> Work task
When a line of the records contains "Comité", copy it.

= Beginning of Section =

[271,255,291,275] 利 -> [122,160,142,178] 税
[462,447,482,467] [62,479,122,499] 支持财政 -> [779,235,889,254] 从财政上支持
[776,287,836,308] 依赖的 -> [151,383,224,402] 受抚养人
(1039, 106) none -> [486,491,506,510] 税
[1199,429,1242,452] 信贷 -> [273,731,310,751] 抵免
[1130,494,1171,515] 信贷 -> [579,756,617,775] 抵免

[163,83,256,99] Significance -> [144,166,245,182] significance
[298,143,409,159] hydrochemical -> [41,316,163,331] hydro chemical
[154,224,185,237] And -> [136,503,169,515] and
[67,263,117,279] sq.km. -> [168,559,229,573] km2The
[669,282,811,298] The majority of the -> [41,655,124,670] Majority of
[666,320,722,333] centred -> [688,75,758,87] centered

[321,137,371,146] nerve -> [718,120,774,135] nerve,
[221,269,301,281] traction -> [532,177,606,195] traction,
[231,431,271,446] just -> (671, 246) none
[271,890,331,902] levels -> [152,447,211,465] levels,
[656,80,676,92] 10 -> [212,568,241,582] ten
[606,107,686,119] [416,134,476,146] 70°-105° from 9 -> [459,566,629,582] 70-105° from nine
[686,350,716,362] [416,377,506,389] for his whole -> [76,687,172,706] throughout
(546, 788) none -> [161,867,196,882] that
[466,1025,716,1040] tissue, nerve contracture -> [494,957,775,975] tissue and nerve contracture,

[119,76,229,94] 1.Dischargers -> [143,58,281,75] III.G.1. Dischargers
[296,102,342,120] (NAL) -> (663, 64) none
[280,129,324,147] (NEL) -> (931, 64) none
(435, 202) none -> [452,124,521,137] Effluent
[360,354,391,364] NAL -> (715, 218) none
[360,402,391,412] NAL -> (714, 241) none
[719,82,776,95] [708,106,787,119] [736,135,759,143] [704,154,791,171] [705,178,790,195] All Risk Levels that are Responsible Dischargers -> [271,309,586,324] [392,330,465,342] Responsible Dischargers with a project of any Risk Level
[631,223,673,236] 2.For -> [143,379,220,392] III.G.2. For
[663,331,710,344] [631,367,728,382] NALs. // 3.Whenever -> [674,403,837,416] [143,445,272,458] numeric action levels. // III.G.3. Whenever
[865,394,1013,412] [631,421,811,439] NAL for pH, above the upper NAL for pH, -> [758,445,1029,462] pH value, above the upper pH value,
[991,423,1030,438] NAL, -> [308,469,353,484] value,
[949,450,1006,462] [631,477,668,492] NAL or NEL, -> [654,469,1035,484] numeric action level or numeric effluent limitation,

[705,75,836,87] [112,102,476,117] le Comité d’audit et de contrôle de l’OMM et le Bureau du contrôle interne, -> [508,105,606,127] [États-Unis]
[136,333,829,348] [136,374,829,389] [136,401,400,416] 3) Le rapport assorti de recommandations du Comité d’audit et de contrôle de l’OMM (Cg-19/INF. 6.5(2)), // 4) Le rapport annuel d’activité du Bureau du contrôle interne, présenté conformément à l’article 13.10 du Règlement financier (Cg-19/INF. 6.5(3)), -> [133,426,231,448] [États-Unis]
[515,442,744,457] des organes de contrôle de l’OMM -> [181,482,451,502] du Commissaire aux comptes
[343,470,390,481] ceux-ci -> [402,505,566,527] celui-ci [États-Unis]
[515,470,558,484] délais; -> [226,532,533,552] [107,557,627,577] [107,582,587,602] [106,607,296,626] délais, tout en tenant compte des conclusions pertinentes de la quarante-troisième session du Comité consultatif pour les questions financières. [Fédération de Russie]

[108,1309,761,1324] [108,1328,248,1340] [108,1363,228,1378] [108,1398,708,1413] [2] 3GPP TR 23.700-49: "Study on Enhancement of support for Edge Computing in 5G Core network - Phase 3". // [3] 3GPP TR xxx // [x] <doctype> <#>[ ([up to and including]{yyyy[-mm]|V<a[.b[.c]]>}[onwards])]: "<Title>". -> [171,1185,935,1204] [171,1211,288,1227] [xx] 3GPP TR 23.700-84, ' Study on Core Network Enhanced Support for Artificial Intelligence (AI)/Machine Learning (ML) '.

= End of Section =

> Solution to this problem
[705,75,836,87] [112,102,476,117] le Comité d’audit et de contrôle de l’OMM et le Bureau du contrôle interne, -> [508,105,606,127] [États-Unis]
[136,333,829,348] [136,374,829,389] [136,401,400,416] 3) Le rapport assorti de recommandations du Comité d’audit et de contrôle de l’OMM (Cg-19/INF. 6.5(2)), // 4) Le rapport annuel d’activité du Bureau du contrôle interne, présenté conformément à l’article 13.10 du Règlement financier (Cg-19/INF. 6.5(3)), -> [133,426,231,448] [États-Unis]
[515,470,558,484] délais; -> [226,532,533,552] [107,557,627,577] [107,582,587,602] [106,607,296,626] délais, tout en tenant compte des conclusions pertinentes de la quarante-troisième session du Comité consultatif pour les questions financières. [Fédération de Russie]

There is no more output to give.